**Work request:**
The data must be returned exactly. No line may be left out.
===== Source material =====
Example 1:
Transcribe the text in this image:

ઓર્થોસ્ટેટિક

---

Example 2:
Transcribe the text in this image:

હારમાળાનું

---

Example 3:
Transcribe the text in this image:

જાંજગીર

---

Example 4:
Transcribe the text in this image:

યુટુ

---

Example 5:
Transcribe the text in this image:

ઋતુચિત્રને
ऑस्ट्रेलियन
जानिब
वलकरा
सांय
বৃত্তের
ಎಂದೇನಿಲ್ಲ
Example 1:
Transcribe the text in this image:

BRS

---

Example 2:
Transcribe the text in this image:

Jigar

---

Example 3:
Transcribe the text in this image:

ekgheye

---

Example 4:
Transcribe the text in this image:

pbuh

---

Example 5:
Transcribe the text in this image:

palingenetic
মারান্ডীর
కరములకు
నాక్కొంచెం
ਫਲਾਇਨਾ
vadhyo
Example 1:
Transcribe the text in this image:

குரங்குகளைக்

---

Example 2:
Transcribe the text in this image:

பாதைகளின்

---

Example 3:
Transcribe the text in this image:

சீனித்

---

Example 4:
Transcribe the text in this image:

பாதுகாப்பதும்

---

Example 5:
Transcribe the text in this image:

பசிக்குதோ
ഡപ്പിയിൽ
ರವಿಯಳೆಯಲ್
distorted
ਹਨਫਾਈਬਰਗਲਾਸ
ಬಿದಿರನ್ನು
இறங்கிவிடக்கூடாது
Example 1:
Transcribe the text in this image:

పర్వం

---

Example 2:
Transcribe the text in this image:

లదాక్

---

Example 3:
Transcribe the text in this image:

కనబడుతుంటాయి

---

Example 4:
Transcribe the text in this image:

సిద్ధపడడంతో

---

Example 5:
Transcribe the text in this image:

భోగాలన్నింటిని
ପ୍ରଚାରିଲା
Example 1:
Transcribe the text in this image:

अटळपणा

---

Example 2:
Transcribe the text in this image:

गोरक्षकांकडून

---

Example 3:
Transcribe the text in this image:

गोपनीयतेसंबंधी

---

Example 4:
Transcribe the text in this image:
=====
**Task response:**
Example 1:
Transcribe the text in this image:

ઓર્થોસ્ટેટિક

---

Example 2:
Transcribe the text in this image:

હારમાળાનું

---

Example 3:
Transcribe the text in this image:

જાંજગીર

---

Example 4:
Transcribe the text in this image:

યુટુ

---

Example 5:
Transcribe the text in this image:

ઋતુચિત્રને
ऑस्ट्रेलियन
जानिब
वलकरा
सांय
বৃত্তের
ಎಂದೇನಿಲ್ಲ
Example 1:
Transcribe the text in this image:

BRS

---

Example 2:
Transcribe the text in this image:

Jigar

---

Example 3:
Transcribe the text in this image:

ekgheye

---

Example 4:
Transcribe the text in this image:

pbuh

---

Example 5:
Transcribe the text in this image:

palingenetic
মারান্ডীর
కరములకు
నాక్కొంచెం
ਫਲਾਇਨਾ
vadhyo
Example 1:
Transcribe the text in this image:

குரங்குகளைக்

---

Example 2:
Transcribe the text in this image:

பாதைகளின்

---

Example 3:
Transcribe the text in this image:

சீனித்

---

Example 4:
Transcribe the text in this image:

பாதுகாப்பதும்

---

Example 5:
Transcribe the text in this image:

பசிக்குதோ
ഡപ്പിയിൽ
ರವಿಯಳೆಯಲ್
distorted
ਹਨਫਾਈਬਰਗਲਾਸ
ಬಿದಿರನ್ನು
இறங்கிவிடக்கூடாது
Example 1:
Transcribe the text in this image:

పర్వం

---

Example 2:
Transcribe the text in this image:

లదాక్

---

Example 3:
Transcribe the text in this image:

కనబడుతుంటాయి

---

Example 4:
Transcribe the text in this image:

సిద్ధపడడంతో

---

Example 5:
Transcribe the text in this image:

భోగాలన్నింటిని
ପ୍ରଚାରିଲା
Example 1:
Transcribe the text in this image:

अटळपणा

---

Example 2:
Transcribe the text in this image:

गोरक्षकांकडून

---

Example 3:
Transcribe the text in this image:

गोपनीयतेसंबंधी

---

Example 4:
Transcribe the text in this image:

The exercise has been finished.